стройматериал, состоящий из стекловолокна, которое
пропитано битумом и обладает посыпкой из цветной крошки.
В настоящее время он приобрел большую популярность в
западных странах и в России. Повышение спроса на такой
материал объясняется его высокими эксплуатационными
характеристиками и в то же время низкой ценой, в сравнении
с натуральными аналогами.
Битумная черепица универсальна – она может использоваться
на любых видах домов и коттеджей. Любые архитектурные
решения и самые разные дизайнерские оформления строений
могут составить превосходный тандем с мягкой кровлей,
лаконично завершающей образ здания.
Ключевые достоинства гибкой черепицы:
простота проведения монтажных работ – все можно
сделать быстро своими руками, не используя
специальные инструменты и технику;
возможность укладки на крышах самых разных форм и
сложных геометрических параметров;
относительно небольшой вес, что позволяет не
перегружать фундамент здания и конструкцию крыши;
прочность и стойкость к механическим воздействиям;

※

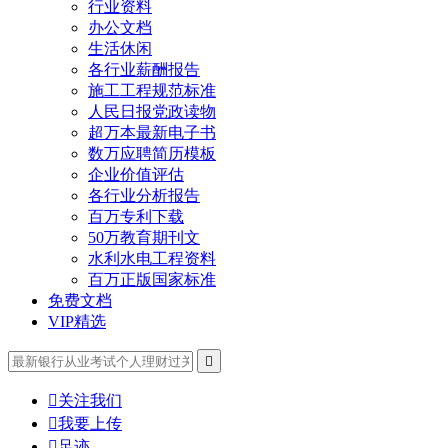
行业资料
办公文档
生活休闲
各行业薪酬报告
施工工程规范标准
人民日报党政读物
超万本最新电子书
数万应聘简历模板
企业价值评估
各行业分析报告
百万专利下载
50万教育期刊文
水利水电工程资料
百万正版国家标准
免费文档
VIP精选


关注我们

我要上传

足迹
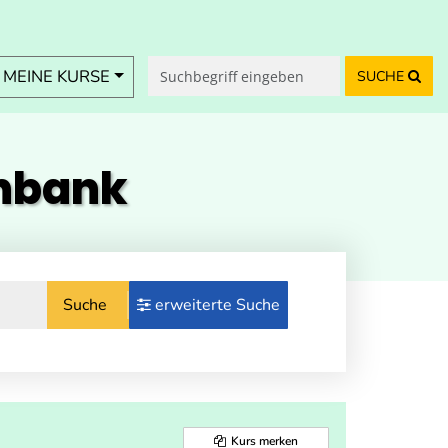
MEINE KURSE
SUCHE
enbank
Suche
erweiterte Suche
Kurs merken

※

_TO-DO ITEM_:
Could you restate, word for word, the lines above from the one with "западных странах и" to the one with "на любых видах", both included?

_ANSWER_:
западных странах и в России. Повышение спроса на такой
материал объясняется его высокими эксплуатационными
характеристиками и в то же время низкой ценой, в сравнении
с натуральными аналогами.
Битумная черепица универсальна – она может использоваться
на любых видах домов и коттеджей. Любые архитектурные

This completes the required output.